I am referring to this paper, p. 22.
On that page, from the inequality
$$ \begin{align*} &\mathbb{H}(f^{n+1})-\mathbb{H}(f^n)+\Delta t\left(\frac{1}{\varepsilon^2}-\eta\bar{m}_2\right)\Vert f^{n+1}-\rho^{n+1}\mathcal{M}\Vert_{2,\gamma}^2+\Delta t\eta\underline{m}_2\Vert\rho^{n+1}\Vert_2^2\\ &\leq\Delta t\eta\left(\sqrt{\overline{m}_4-\underline{m}_2^2}+\frac{C_P\sqrt{\overline{m}_2}}{\varepsilon}\right)\Vert f^{n+1} - \rho^{n+1}\mathcal{M}\Vert_{2,\gamma}\Vert\rho^{n+1}\Vert_2\tag{1} \end{align*} $$ the authors conclude that for any $\eta\in (0,\eta_2)$ with $$ \eta_2:=\frac{\underline{m}_2}{(\sqrt{\overline{m}_4-\underline{m}_2^2}+C_P\sqrt{\overline{m}_2})^2+\underline{m}_2\overline{m}_2}\tag{2} $$ and $\varepsilon\in (0,1)$ one has $$ \mathbb{H}(f^{n+1})-\mathbb{H}(f^n)+\Delta t K(\eta)(\Vert f^{n+1}-\rho^{n+1}\mathcal{M}\Vert_{2,\gamma}^2+\Vert\rho^{n+1}\Vert_2^2)\leq 0\tag{3} $$ with $$ K(\eta)=\frac{1}{2}\min(1-\eta\overline{m}_2,\eta\underline{m}_2).\tag{4} $$
Could somebody please explain to me how to deduce $(3)$?
I am trying for hours, but I simply do not get it. Is there some trick behind it?
I guess its a pure algebraic deduction and one does not need to know how all the notations appearing here are actually defined (this is why I omit the various definitions here...).
Actually, I have no concrete idea how to start.

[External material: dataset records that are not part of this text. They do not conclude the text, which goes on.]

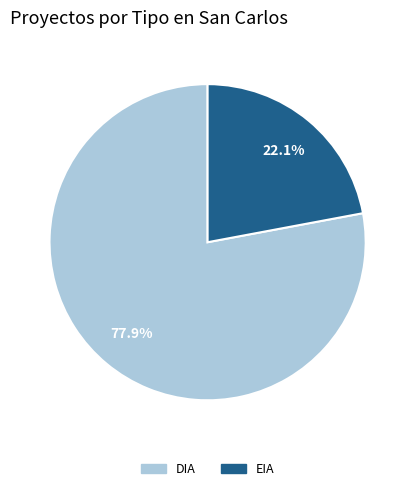

Is there a majority slice in this chart?

Yes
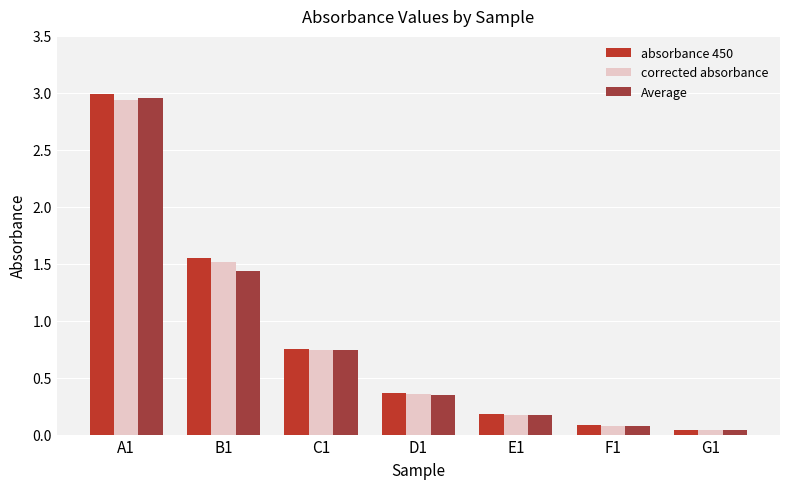

What is the difference between the Average values at F1 and C1?

0.7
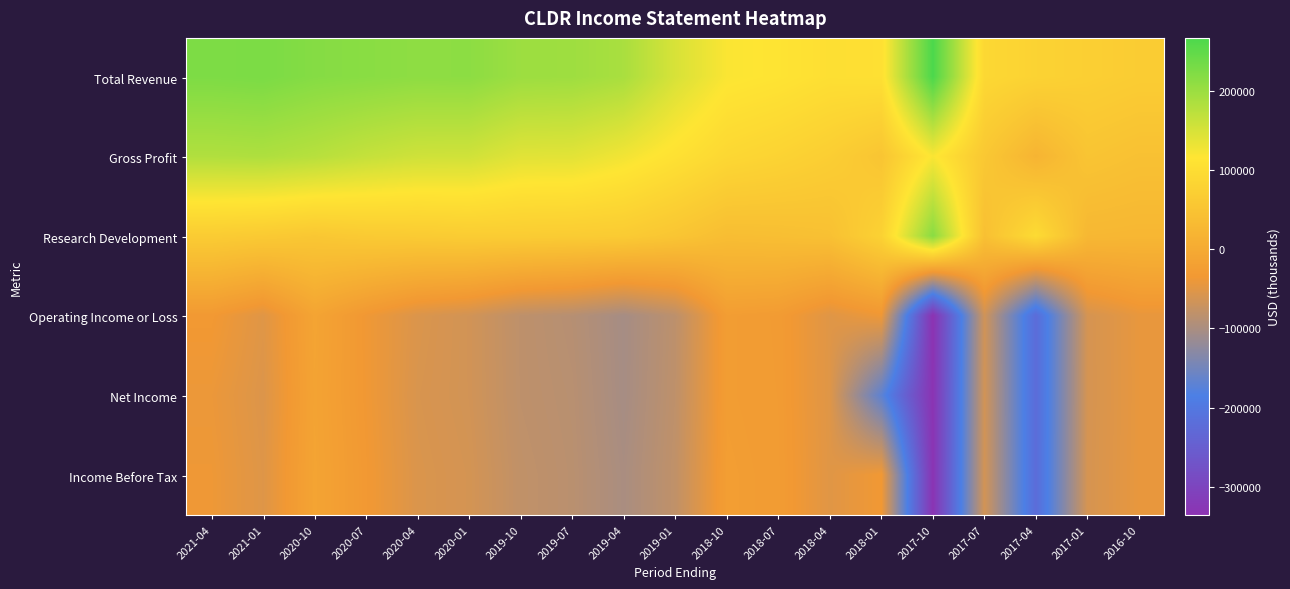

Reading left to right, list all the values displayed in this chart.

Total Revenue: 2021-04=224300	2021-01=226600	2020-10=217900	2020-07=214300	2020-04=210500	2020-01=211700	2019-10=198300	2019-07=196700	2019-04=187500	2019-01=148700	2018-10=119000	2018-07=113000	2018-04=103500	2018-01=105700	2017-10=266600	2017-07=89800	2017-04=79600	2017-01=72800	2016-10=67300
Gross Profit: 2021-04=181200	2021-01=183300	2020-10=175900	2020-07=164700	2020-04=156300	2020-01=155200	2019-10=140700	2019-07=139600	2019-04=126300	2019-01=108000	2018-10=89000	2018-07=80900	2018-04=70100	2018-01=52100	2017-10=120000	2017-07=57800	2017-04=19500	2017-01=51100	2016-10=44400
Research Development: 2021-04=65800	2021-01=61700	2020-10=56300	2020-07=62300	2020-04=64200	2020-01=67000	2019-10=66700	2019-07=65700	2019-04=64200	2019-01=52800	2018-10=37600	2018-07=39800	2018-04=43700	2018-01=77900	2017-10=214900	2017-07=42800	2017-04=95800	2017-01=26400	2016-10=24700
Operating Income or Loss: 2021-04=-33700	2021-01=-51600	2020-10=-12300	2020-07=-36600	2020-04=-55800	2020-01=-64500	2019-10=-82500	2019-07=-89100	2019-04=-103700	2019-01=-83200	2018-10=-25700	2018-07=-29400	2018-04=-51700	2018-01=-38100	2017-10=-336000	2017-07=-65700	2017-04=-222300	2017-01=-61100	2016-10=-43900
Net Income: 2021-04=-40400	2021-01=-54800	2020-10=-13900	2020-07=-36000	2020-04=-58000	2020-01=-64300	2019-10=-82100	2019-07=-87000	2019-04=-103100	2019-01=-81700	2018-10=-25900	2018-07=-28900	2018-04=-52300	2018-01=-168700	2017-10=-333400	2017-07=-64200	2017-04=-222300	2017-01=-61400	2016-10=-44000
Income Before Tax: 2021-04=-37900	2021-01=-52700	2020-10=-12500	2020-07=-34100	2020-04=-56100	2020-01=-62100	2019-10=-79800	2019-07=-85800	2019-04=-100200	2019-01=-79900	2018-10=-24400	2018-07=-28200	2018-04=-51000	2018-01=-35400	2017-10=-332100	2017-07=-63400	2017-04=-221700	2017-01=-60700	2016-10=-43600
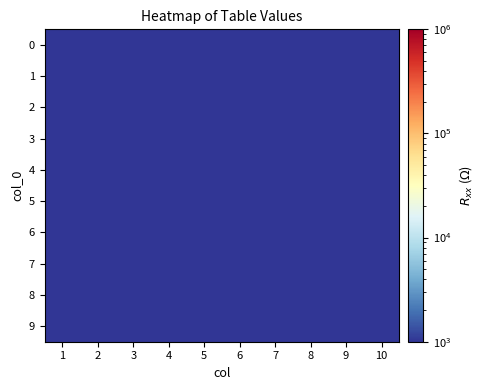

Which series has the largest range (max minus min)?

3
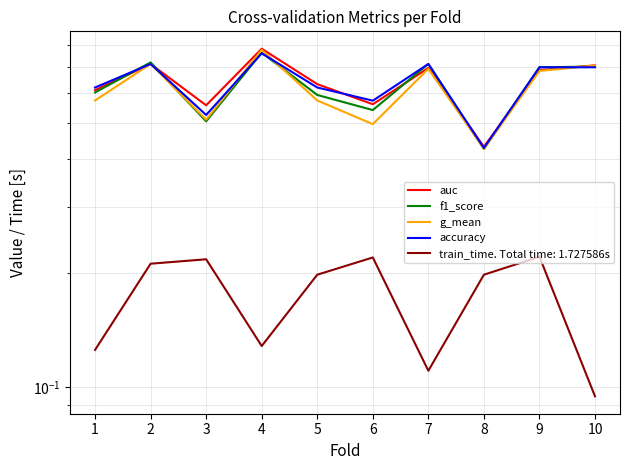

Is it true that g_mean equals 1.1 at 9?

False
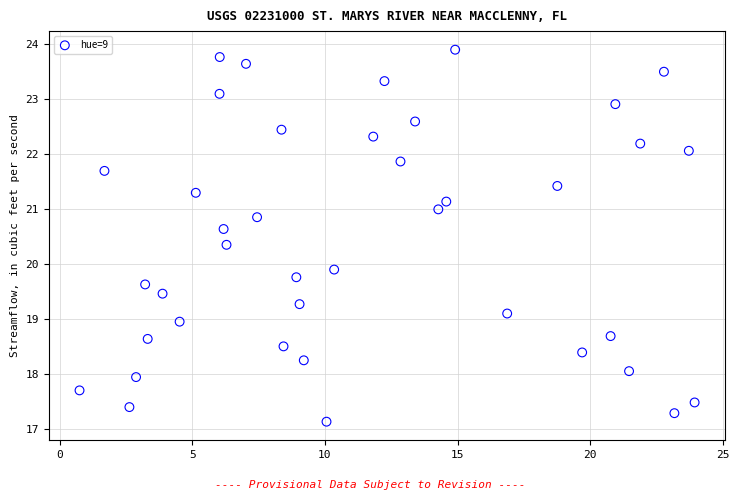

What is the range of X values (max minus min)?

23.2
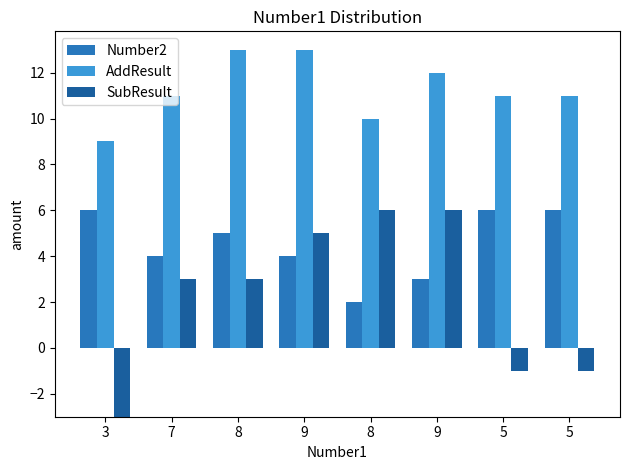

Reading left to right, extract all data points from this chart.

Number2: 6	4	5	4	2	3	6	6
AddResult: 9	11	13	13	10	12	11	11
SubResult: -3	3	3	5	6	6	-1	-1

To shorten the notation a little bit, I set $$ x:=\Vert f^{n+1}-\rho^{n+1}\mathcal{M}\Vert_{2,\gamma},\qquad y:=\Vert\rho^{n+1}\Vert_2. $$
Since $(1)$ is equivalent to $$\small{ \begin{align*} &\mathbb{H}(f^{n+1})-\mathbb{H}(f^n)+\Delta t\left(\frac{1}{\varepsilon^2}-\eta\bar{m}_2\right)x^2+\Delta t\eta\underline{m}_2y^2-\Delta t\eta\left(\sqrt{\overline{m}_4-\underline{m}_2^2}+\frac{C_P\sqrt{\overline{m}_2}}{\varepsilon}\right)xy\leq 0 \end{align*}} $$
I guess that, in order to show $(3)$, one has to prove that, for $\eta\in (0,\eta_2)$ and $\varepsilon\in (0,1)$, $$ \begin{align*} K(\eta)(x^2+y^2)\leq\left(\frac{1}{\varepsilon^2}-\eta\bar{m}_2\right)x^2+\eta\underline{m}_2y^2-\eta\left(\sqrt{\overline{m}_4-\underline{m}_2^2}+\frac{C_P\sqrt{\overline{m}_2}}{\varepsilon}\right)xy \end{align*} $$
(I did not manage to continue from here, however. It nearly drives me crazy.)